Legal status is not one of the criteria. In many cases, recipients aren’t eligible for unemployment payments and other government aid.

Hegberg said she is getting 20 to 30 referrals per day. She has spent $234,000 on the relief effort so far and has $40,000 remaining. Another $10,000 in contributions is pledged, but she will burn through the funds shortly.

Meanwhile, it’s unknown how long the need will remain. While some construction workers have been able to stay at work or will be returning to work, unemployment will remain high for the foreseeable future as retail shops, restaurants, hotels and other businesses remain closed or only partially open.

“I don’t know when those people will go back to work,” she said.

Pitkin County reported Thursday that 1,700 workers have filed for unemployment and the rate is expected to climb. The rate jumped to 15% from 3% pre-pandemic.

FocusedKids is debating if it should offer another round of funds to the families it has already helped, Hegberg said.

The nonprofit organization is an example of numerous groups in the valley that have rushed to fill the relief void during the health crisis and the economic hardships it wrought.

“All of us are spending (the funding) as quickly as we get it,” Hegberg said. “Millions (of dollars) is what’s going to be required.”

The Basalt Area Gives program, which was created last year, mounted an awareness campaign this month to help steer contributions to FocusedKids. It is suggesting to its list of past donors that they can also make contributions to the Aspen Community Foundation earmarked for the “Basalt area.” The funds will then be distributed to the local nonprofits in the Basalt and midvalley area that are most in need of a financial boost, according to Jim Light, a midvalley resident who helped organize Basalt Area Gives.

Light said he and others with Basalt Area Gives were impressed by the work of FocusedKids.

“It is serving the people that I would describe as between the cracks,” he said.

Basalt Area Gives was formed last year when people were receiving refunds from the town of Basalt for property tax overcharges. The group urged people to plow the refunds back into midvalley nonprofit efforts. It raised $320,000 and has a donor base that it contacted on April 15 to urge contributing to the Aspen Community Funds and FocusedKids.

“We’re not fundraising per se. We’re trying to create awareness,” Light said.
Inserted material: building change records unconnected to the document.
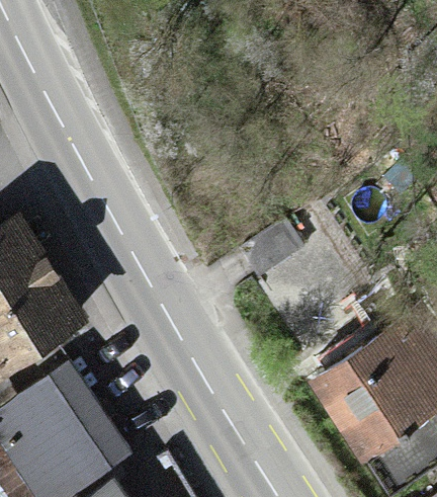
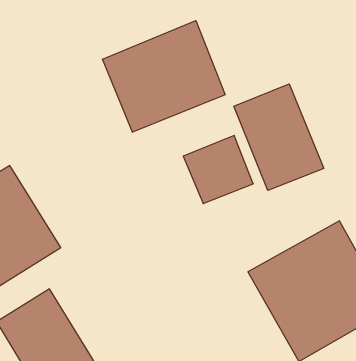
building: none -> [103,21,225,132]
building: none -> [234,84,324,190]

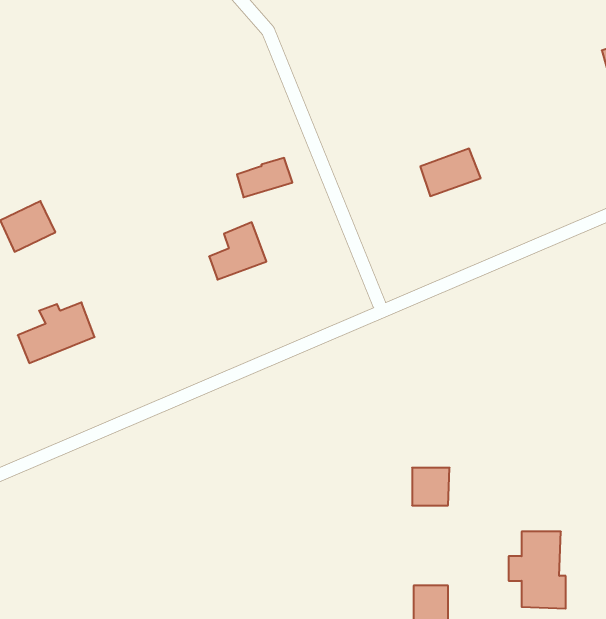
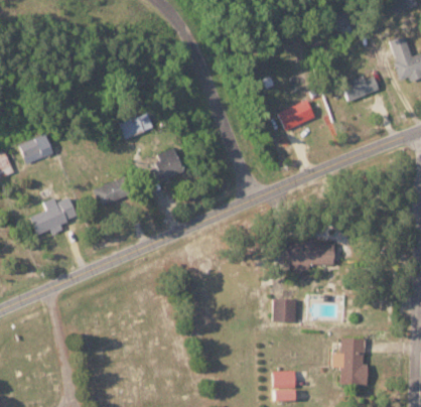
building: none -> [342,77,380,103]
building: [237,158,292,197] -> [120,114,154,138]
building: none -> [94,177,127,208]
building: none -> [286,241,334,270]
Hegberg said many of the families who FocusedKids is already working with on educational improvement are also families who need aid. When the economy ground to a halt in mid-March, many of those families had members who lost their jobs and they were left with little more than the food in their refrigerators, she said.

“These have often been crucial grants, sometimes meaning three meals a day versus one, and covering rent costs to avoid eviction,” Hegberg said.